É antiga e sempre atual a tentação de oferecer Jesus como um "produto" para


a solução mágica para todos os males, sem a exigência de verdadeira fé e
conversão ao reino de Deus. Um cristianismo sem mudança de vida, sem cruz
nem renúncia aos próprios projetos, sem sintonia com o projeto de Deus, sem
os 10 mandamentos da lei de Deus, seria falsificar Jesus e o Evangelho!

Essa tentação traiçoeira, mais do que nunca, pode ser atual em nossos dias:
pretende-se apresentar um Jesus simpático e atraente, produto falsificado nas
vitrines de um mercado religioso sempre mais florescente, para atrair adeptos
com toda sorte de facilidades e vantagens. Lembrou o Papa Francisco: uma
Igreja sem Jesus Cristo crucificado e ressuscitado, acabaria sendo uma
espécie de "ONG do bem", mas não seria mais a Igreja de Cristo!
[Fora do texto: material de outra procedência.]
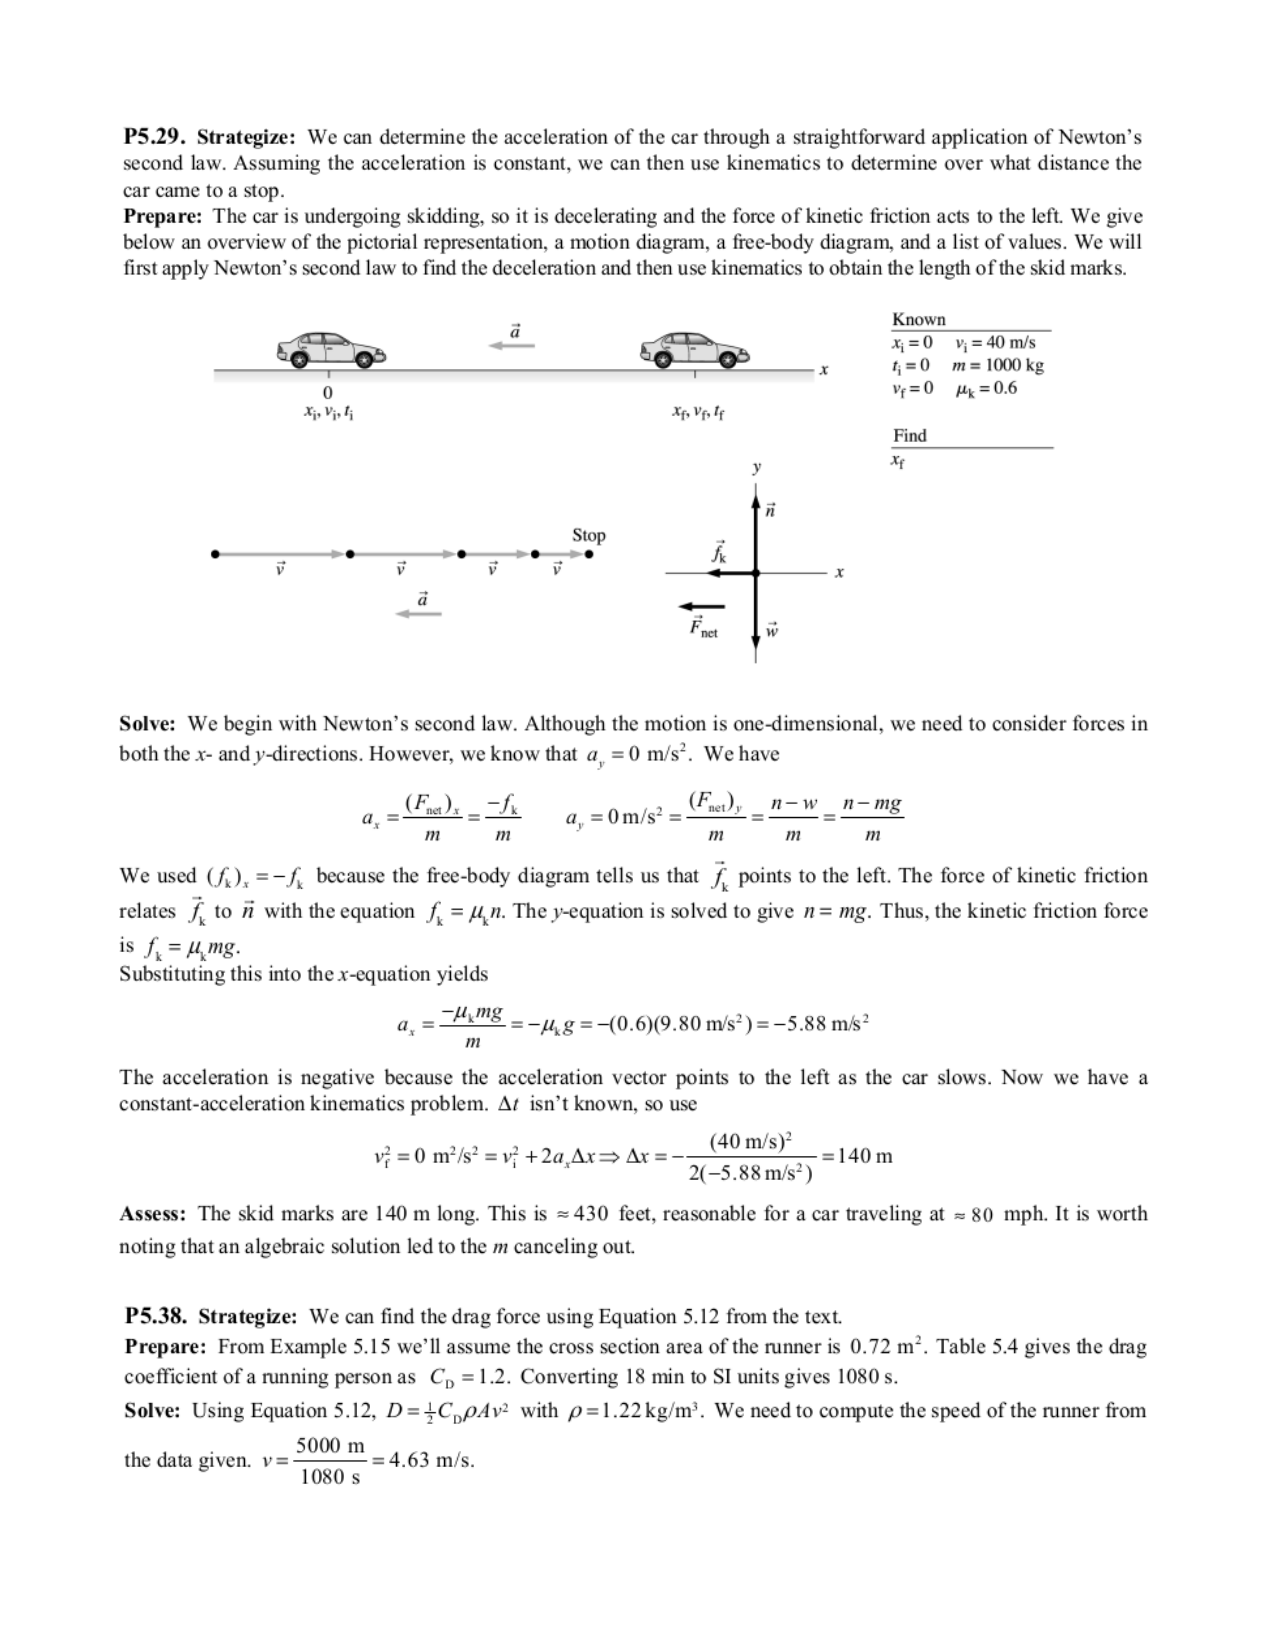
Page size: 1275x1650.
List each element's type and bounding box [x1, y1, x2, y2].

picture [118, 1296, 1157, 1497]
picture [118, 707, 1157, 1269]
picture [118, 118, 1157, 679]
Tentação perigosa, pois mexe com coisas muito sérias e induz a engano fatal:
"de que adianta alguém ganhar o mundo inteiro, mas perder a sua vida?" –
pergunta Jesus. (cf Mt 16,26). Quem busca Jesus apenas para ter vantagens
pessoais, facilidades, vaidades e riquezas, não "arrisca" nada por ele; não é a
Jesus e o reino de Deus que busca, mas apenas a si próprio e a seus projetos
pessoais. A "renúncia a si mesmo" equivale, de fato, à primazia absoluta dada
a Deus e a seus caminhos.

A "religião fácil" é uma tentação perigosa, um grave engano! No final de tudo,


se não houve sincera conversão e "renúncia a si mesmo", mesmo tendo
conseguido todas as vantagens do mundo, a frustração poderá ser total.